STUDY QUESTIONS:
(a) Answer these questions about the passage on online giving, one answer per line:
(i) By what percentage did online donations to nonprofits rise from March 2016 to March 2017?
(ii) Which publication reported that rise?
(iii) From what book does the quoted line about lies come?
(b) Summarize the passage on online giving in two sentences.
(c) Carry the passage on online giving forward from its final sentence.

READING PASSAGE:
|---|
According to a recent report from The Chronicle of Philanthropy, nonprofits saw a 23.9% increase in online donations from March 2016 to March 2017 compared to the same time period the previous year. With online donations typically coming in at a higher average gift amount compared to “traditional” channels like direct-marketing, the continued shift towards online giving can have a major impact on a nonprofit’s annual fundraising efforts. As a result, measuring and optimizing the donor’s experience on your website has never been more important.
I can regularly be heard around the office repeating this quote from Mark Twain’s autobiography:
“There are three kinds of lies: lies, damned lies and statistics.”
I can’t stress this enough: be careful when drawing conclusions and making bold statements about statistics you uncover. Statistics don’t get to mean whatever you want them to based upon who you’re talking to.
|---|
Dataset items
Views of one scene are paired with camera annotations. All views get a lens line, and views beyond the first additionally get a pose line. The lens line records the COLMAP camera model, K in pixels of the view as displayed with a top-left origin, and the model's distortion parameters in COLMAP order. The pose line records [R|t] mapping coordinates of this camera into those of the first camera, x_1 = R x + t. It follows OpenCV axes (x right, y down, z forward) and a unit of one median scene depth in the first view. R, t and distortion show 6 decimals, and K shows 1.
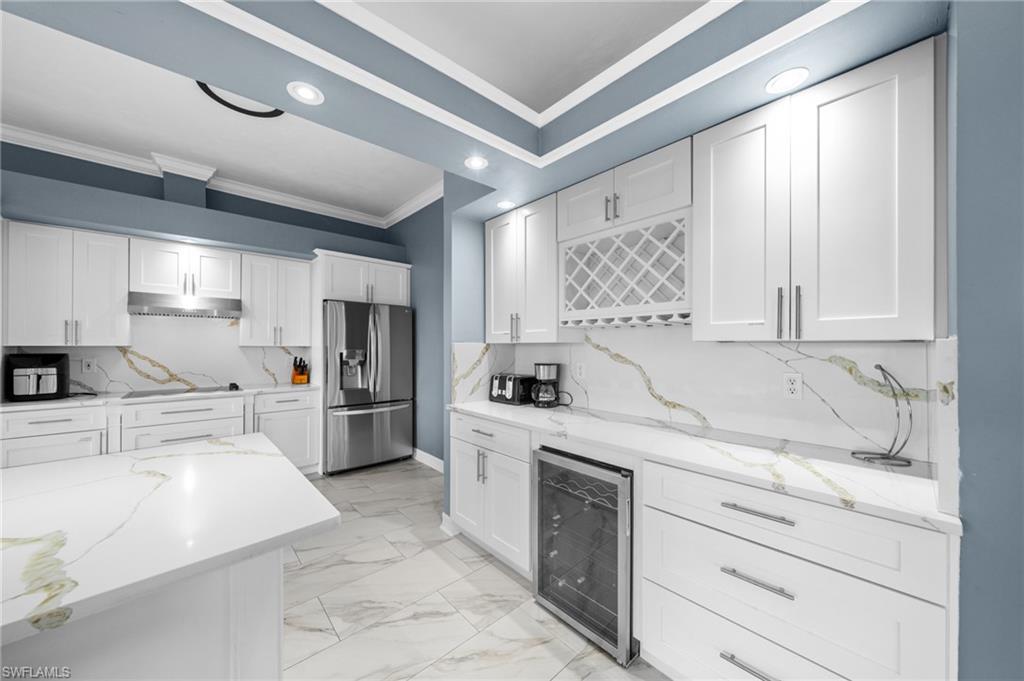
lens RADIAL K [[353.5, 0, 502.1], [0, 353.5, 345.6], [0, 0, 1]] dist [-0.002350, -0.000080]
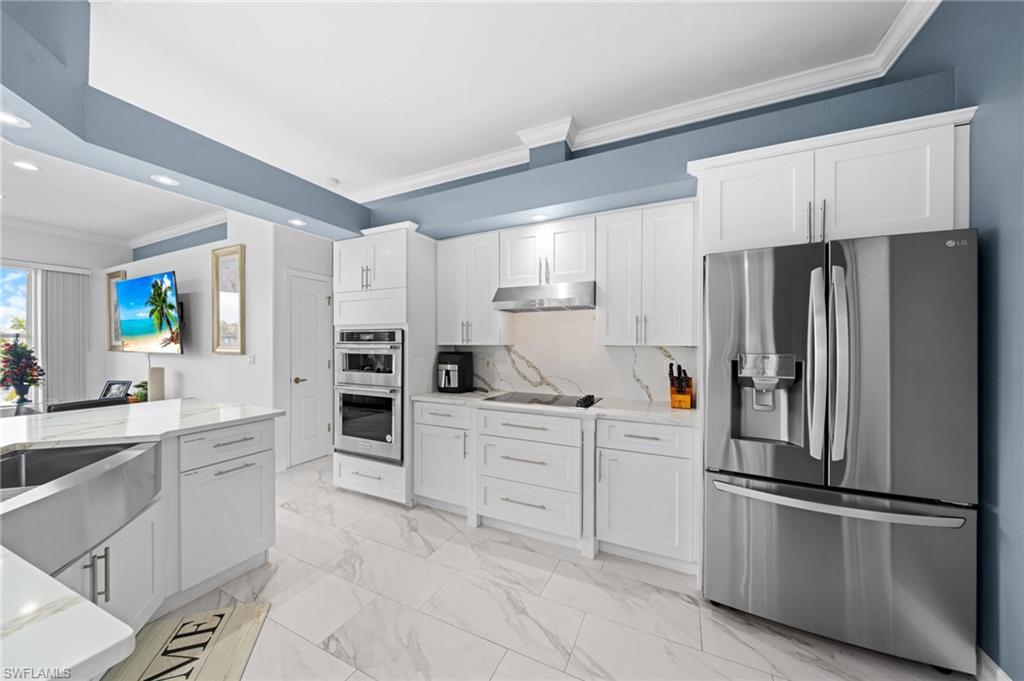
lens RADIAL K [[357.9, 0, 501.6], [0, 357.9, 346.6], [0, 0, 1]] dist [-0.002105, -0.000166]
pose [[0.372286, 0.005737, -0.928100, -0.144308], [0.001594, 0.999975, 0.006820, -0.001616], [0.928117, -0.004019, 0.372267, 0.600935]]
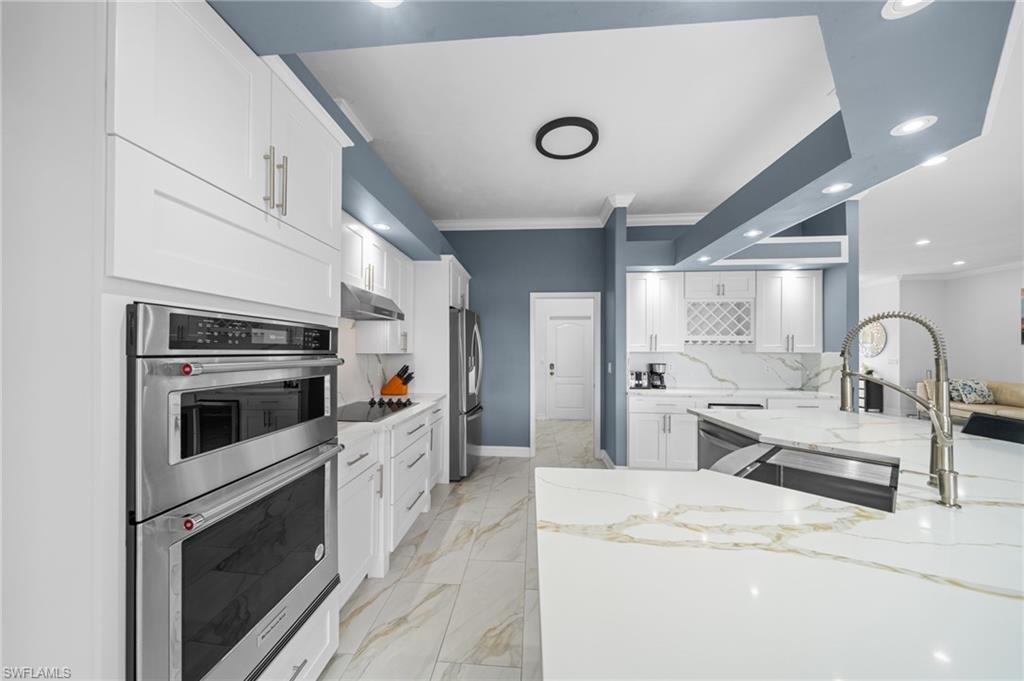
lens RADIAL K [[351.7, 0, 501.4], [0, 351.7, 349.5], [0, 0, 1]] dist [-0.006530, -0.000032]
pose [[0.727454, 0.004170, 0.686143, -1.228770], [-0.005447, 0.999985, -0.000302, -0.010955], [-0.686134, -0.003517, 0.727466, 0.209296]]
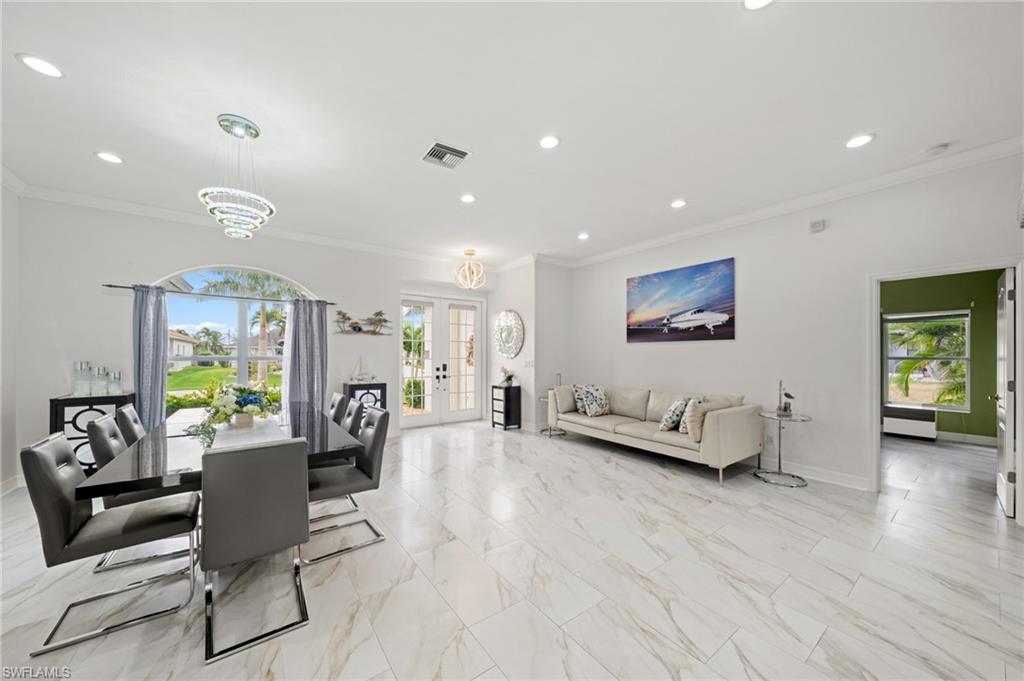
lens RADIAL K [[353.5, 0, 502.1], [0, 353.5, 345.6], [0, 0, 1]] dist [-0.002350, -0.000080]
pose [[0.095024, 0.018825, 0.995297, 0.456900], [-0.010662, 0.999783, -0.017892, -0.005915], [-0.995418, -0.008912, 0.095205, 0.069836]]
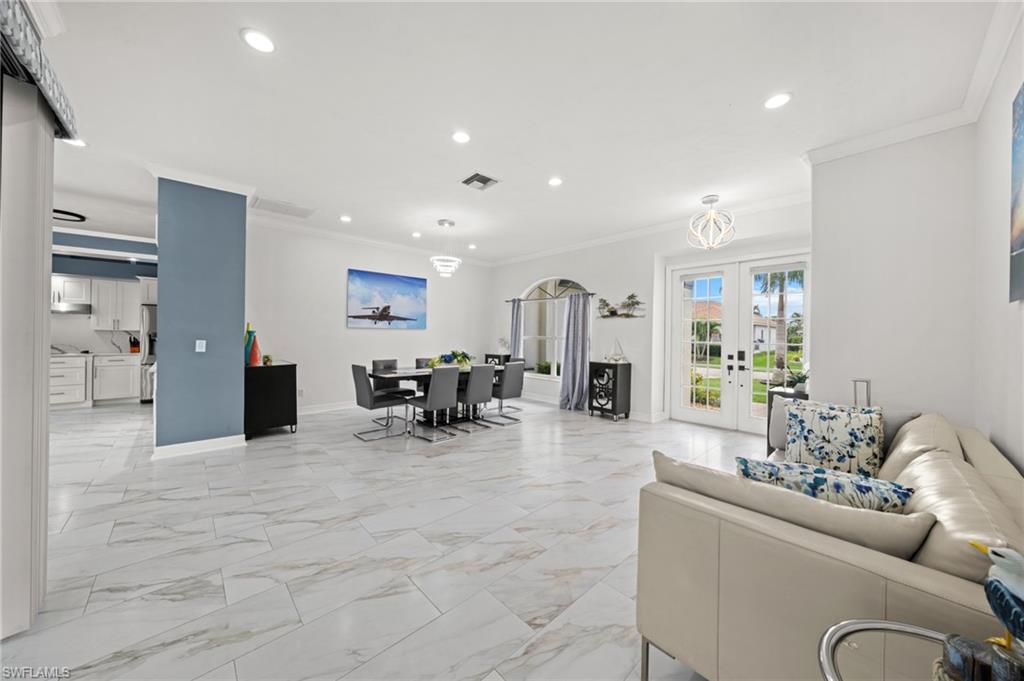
|---|
TASK-BY-TASK RESULTS:
(a)
(i) 23.9%
(ii) The Chronicle of Philanthropy
(iii) Mark Twain's autobiography

(b) Online donations to nonprofits rose 23.9% from March 2016 to March 2017, and because online gifts tend to be larger than those from traditional channels, measuring and optimizing the donor's experience on a website matters more than ever. At the same time, conclusions drawn from statistics call for care, since they cannot be made to mean whatever suits the audience.

(c)
To give you an example, years ago a coworker was giving a recap on the month’s web statistics and said, “60% first-time visitors is a GREAT thing. It means we’re growing.” Later in the same meeting, the exact same co-worker used the exact same statistic to so how troubling it was that no one was coming back to the site. Huh? Only one of those statements can be true.
You also need to keep in mind that more doesn’t equal better. It very well could be that a high pageviews per user means your visitors are highly engaged. It also could mean that your site is convoluted and hard to navigate (think about the last time you visited your state’s DMV website 😬).